### DESCRIPTION OF THE TASK
Recast the lines from the one containing "世界で活躍するドラマー・新井田孝則" through the end of the records, that line included, as a numbered list with blank lines left out. Leave the pictures out of the answer.

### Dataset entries
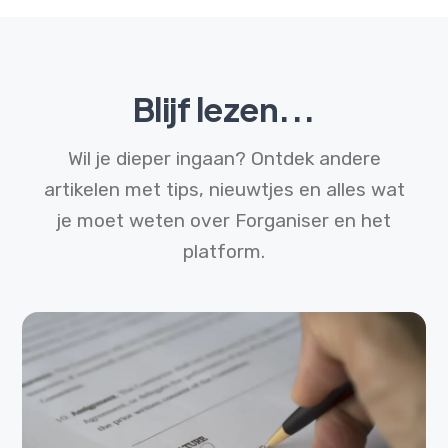
Blijf lezen...
Wil je dieper ingaan? Ontdek andere
artikelen met tips, nieuwtjes en alles wat
je moet weten over Forganiser en het
platform.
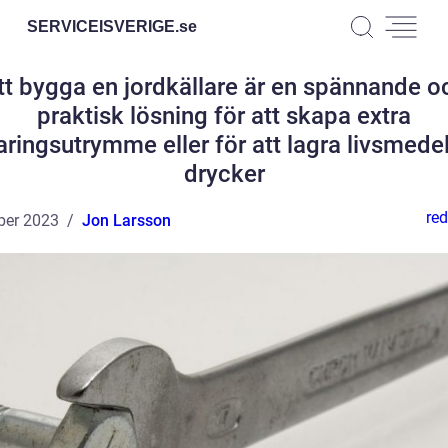
SERVICEISVERIGE.
se
tt bygga en jordkällare är en spännande o
praktisk lösning för att skapa extra
aringsutrymme eller för att lagra livsmede
drycker
red
ber 2023
Jon Larsson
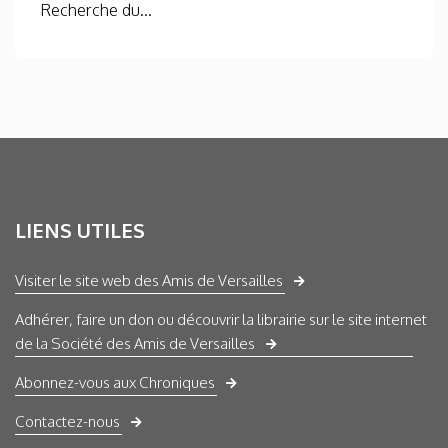
Recherche du...
LIENS UTILES
Visiter le site web des Amis de Versailles
Adhérer, faire un don ou découvrir la librairie sur le site internet
de la Société des Amis de Versailles
Abonnez-vous aux Chroniques
Contactez-nous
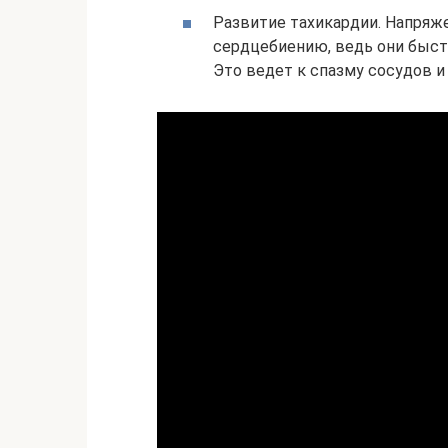
Развитие тахикардии. Напряж
сердцебиению, ведь они быст
Это ведет к спазму сосудов и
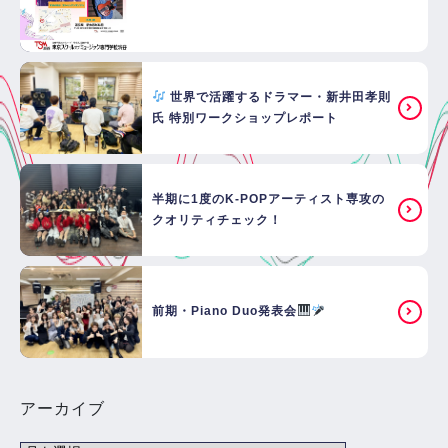
世界で活躍するドラマー・新井田孝則
氏 特別ワークショップレポート
半期に1度のK-POPアーティスト専攻の
クオリティチェック！
前期・Piano Duo発表会
アーカイブ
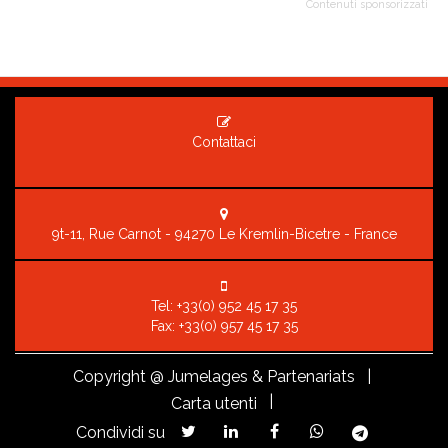
Contenuti sponsorizzati
Contattaci
9t-11, Rue Carnot - 94270 Le Kremlin-Bicetre - France
Tel:
+33(0) 952 45 17 35
Fax: +33(0) 957 45 17 35
Copyright
@ Jumelages & Partenariats |
|
Carta utenti
Condividi su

### EXERCISE RESULT
1. 世界で活躍するドラマー・新井田孝則
2. 氏 特別ワークショップレポート
3. 半期に1度のK-POPアーティスト専攻の
4. クオリティチェック！
5. 前期・Piano Duo発表会
6. アーカイブ
7. Contenuti sponsorizzati
8. Contattaci
9. 9t-11, Rue Carnot - 94270 Le Kremlin-Bicetre - France
10. Tel:
11. +33(0) 952 45 17 35
12. Fax: +33(0) 957 45 17 35
13. Copyright
14. @ Jumelages & Partenariats |
15. |
16. Carta utenti
17. Condividi su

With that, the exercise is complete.